The East Hampton Town Planning Board weighed in at a meeting on July 9 on proposed town legislation that would set restrictions on formula or chain stores. The measure received a mixed reception, and the planners ultimately voted to recommend the legislation be approved by a vote of 4 to 3. The town board will hold a public hearing on the measure at 6:30 tonight at Town Hall.
“It is a very arbitrary piece of legislation,” said Bob Schaeffer, a longtime member of the planning board. He noted that the planning board had been asked for its opinion on similar legislation in April, and said, “We gave our comments the first time around, and they were not mentioned. Why are we doing this?”
He pointed out that the new legislation was a substantial reworking of the first go-round but still found it wanting. The revision increased from 10 to 15 the number of stores nationwide that would be considered a chain. “Who came up with this number?” he asked.
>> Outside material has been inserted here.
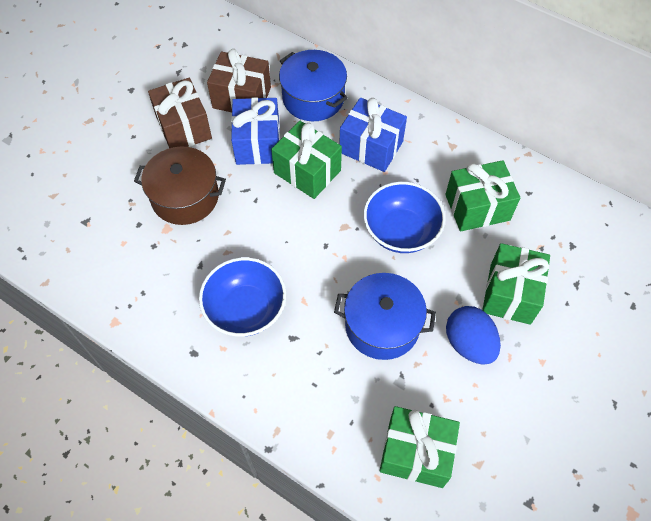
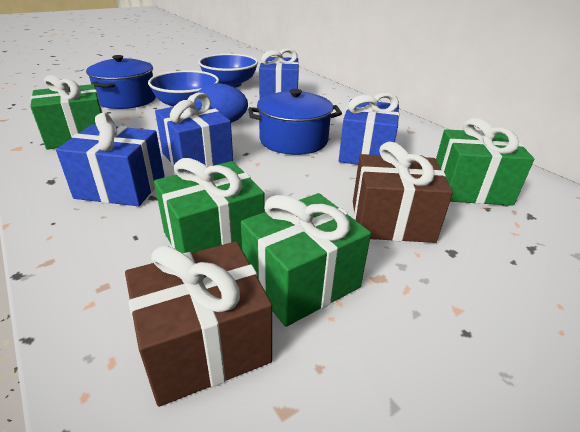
blue gift: 2 -> 4
brown pot: 1 -> 0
Ian Calder-Piedmonte, another member of the board, was adamant about the dangers of the bill, warning of “unintended consequences.” He cautioned on its effect on working families. “This is a very expensive place to live. This could be a hurdle to keep certain stores out that could be helpful to people.”
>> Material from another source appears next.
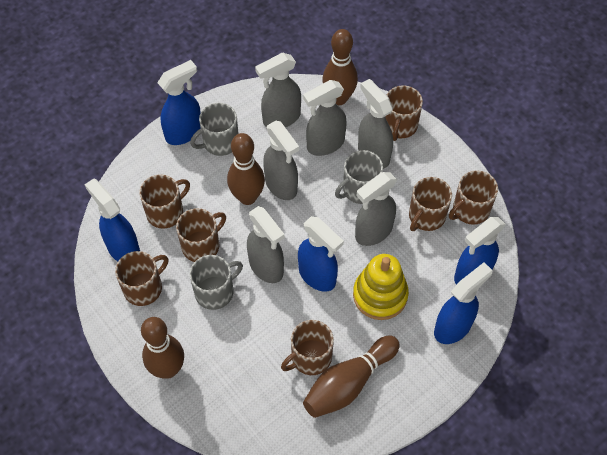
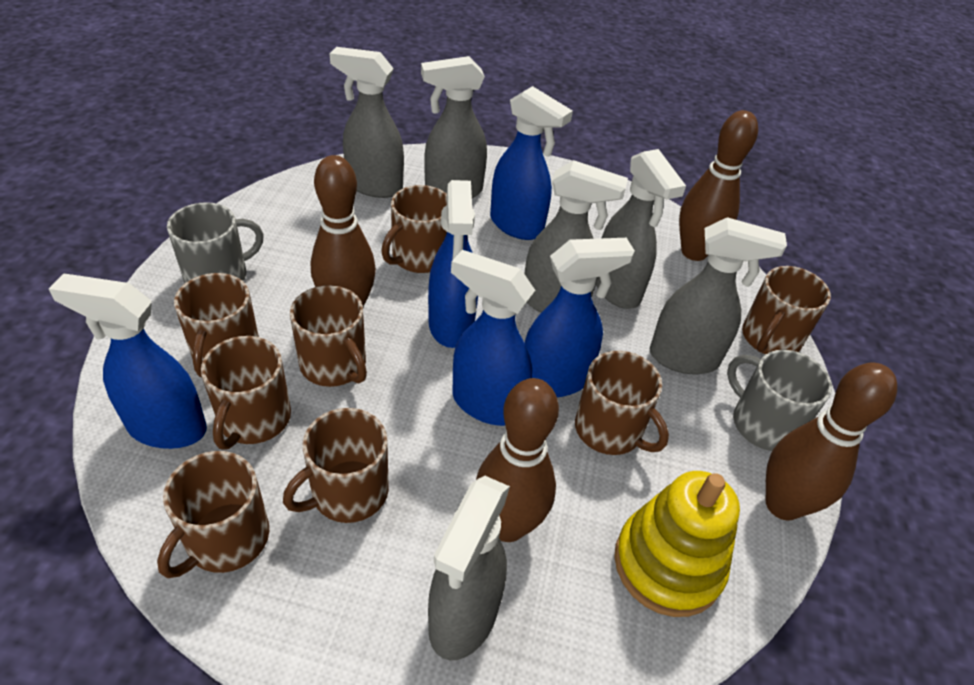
brown mug: 7 -> 8
grey mug: 3 -> 2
The third member opposing the legislation was Pat Schutte, who spoke out strongly about it. “There will be no more supermarkets, no more gas stations,” he said.
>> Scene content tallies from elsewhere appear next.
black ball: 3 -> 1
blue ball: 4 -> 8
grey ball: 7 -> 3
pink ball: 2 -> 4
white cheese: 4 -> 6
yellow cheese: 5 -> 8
Among those who expressed approval of the reworked bill was Nancy Keeshan, who said it would help the architectural review board as well as the planning board in explaining what a business could and could not do. “It will give us a little more teeth,” she said.
Reed Jones, the panel’s chairman, also expressed support. “We all agree we have something very special out here. Other towns have enacted similar legislation, and it has been challenged in court and has been upheld.” Job Potter, who was not at the meeting, expressed support for the bill as well, according to the chairman.
In the end, it was the member Diana Weir whose thoughts carried the day. “I’m not crazy about this, but it is a better piece of legislation,” she said. She complimented the town board for the modifications that had been made, saying the previous effort would likely not have held up in court.
“It is constitutionally respectful of business,” she said, before echoing Ms. Keeshan that the proposal would aid other town agencies in setting guidelines for what chain stores can and cannot do when they open in the Town of East Hampton.